Particularly when there’s now such a booming market for fake snake accessories made from embossed eco-friendly fabrics that are coloured to replicate the most beautiful pythons.

Indeed, some fashion houses have now stopped using exotic skins.

In December, Chanel, which previously sold handbags, coats and shoes made from snake, alligator and stingray skins, announced it would not use exotic animal pelts in future collections.

Flamboyant designer Vivienne Westwood has vowed to steer clear of exotic skins. Diane Von Furstenberg has followed suit.

However, Paris-based Kering, the company behind brands including Gucci, Yves Saint Laurent and Alexander McQueen, is heading fast in the other direction.

In 2017, and to great fanfare, the company opened its own python farm in Thailand.

Bosses promised that the snakes would be raised in ‘the best conditions for animals, farmers and the eco system’ before they are turned into shoes, bags and belts.

Kering said it was aiming to provide a sustainable source of skins and made much of its CITES certification.

Every year, about 500,000 python skins are imported from South-East Asia to Europe legally, complete with the correct paperwork (Pictured, a factory in Pekalongan)

Every year, about 500,000 python skins are imported from South-East Asia to Europe legally, complete with the correct paperwork (Pictured, a factory in Pekalongan)

Which all sounds fine, of course, until you remember that Kering has invested its money not out of the goodness of its heart or a desire to protect these animals, but because of a vested interest in keeping the python and exotic skins trade going.

According to Clifford Warwick, there is no evidence that the conditions or slaughter methods used by these farms — in this case thought to be drowning in a crate — are much better.

‘Pythons are not humanely raised and they’re not humanely killed,’ he says.

‘It’s all about protecting the skin, not the animal’s welfare.’

He says that the only 100 per cent humane way is giving the snake a sedative followed by a lethal injection.

But while this is a cheap method and would protect the snake’s precious skin, it would render the snake meat unusable and bosses worry about the unsupervised use of toxic chemicals on their farms.

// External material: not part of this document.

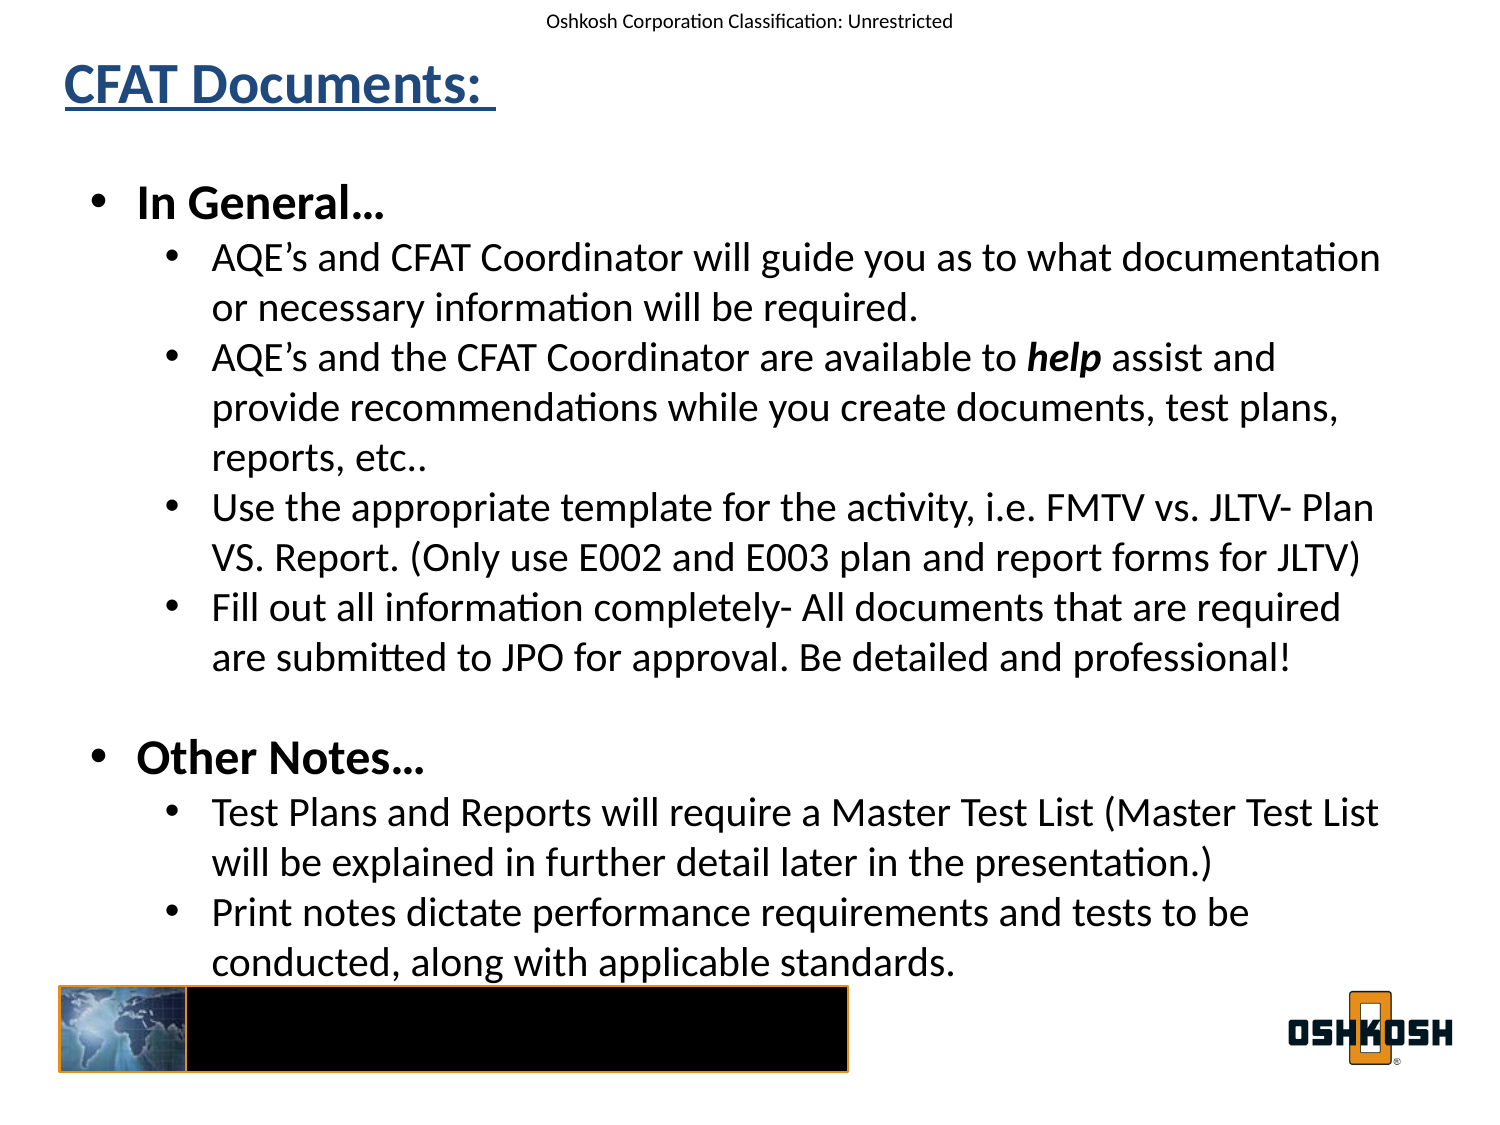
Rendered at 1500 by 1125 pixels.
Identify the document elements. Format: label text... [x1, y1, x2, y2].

Meanwhile, back in Indonesia, the impact of the python trade ripples out. Removing hundreds of thousands of predators from the wild upsets the food chain.

Rats are their main prey — a python eats a dozen a month — and local explosions in the rat population result in plague epidemics and cause parasites to ravage rice fields — the staple local crop.

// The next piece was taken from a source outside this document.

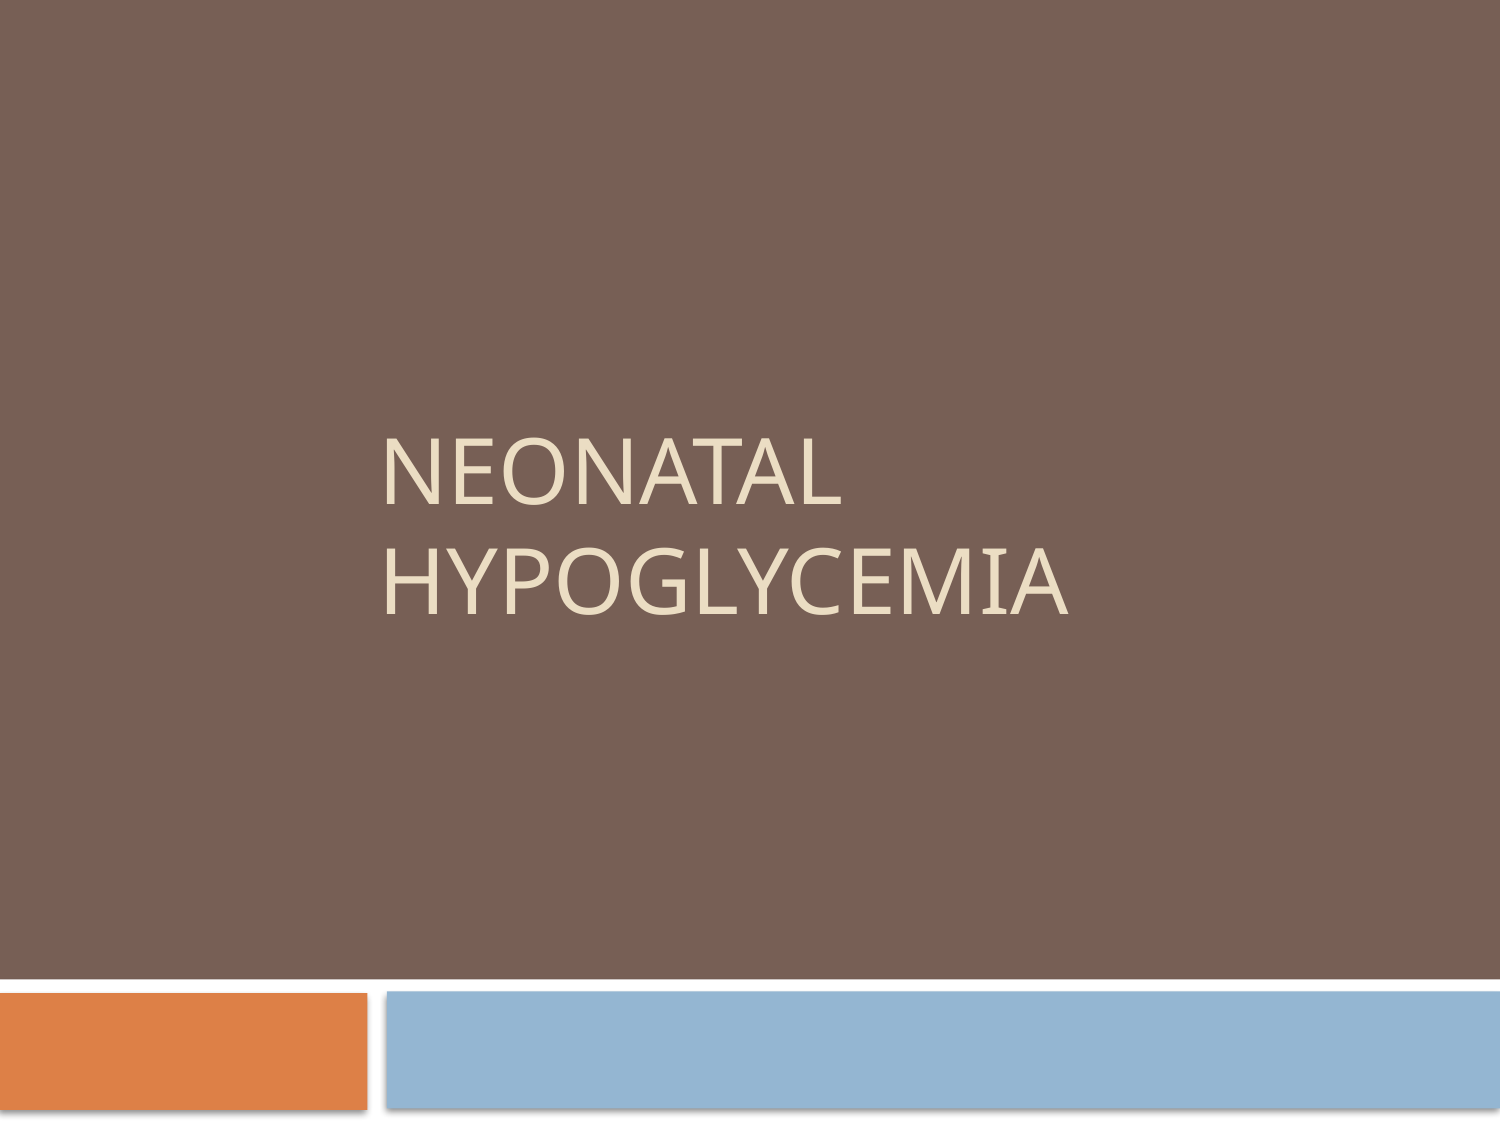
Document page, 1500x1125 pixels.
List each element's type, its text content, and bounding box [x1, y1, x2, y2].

Even the hunters are exploited. They spend night after night combing through jungles and swamps to track down their quarry only to be paid pennies for something that will eventually sell for thousands of pounds and find its way onto the arm, back, head, waist or feet of someone who really should know better.

Or, just maybe, it won’t.

Because hopefully, anyone tempted to splash out on a python skin product, however beautiful the diamond pattern, however exquisite the workmanship, however festooned it is in CITES certifications, will remember the images of Stephanie Scolaro’s utterly tasteless £450 baseball caps.

And, hopefully, they will bring to mind Yvonne Taylor’s salutary words: ‘There is no such thing as an exotic ethical skin.’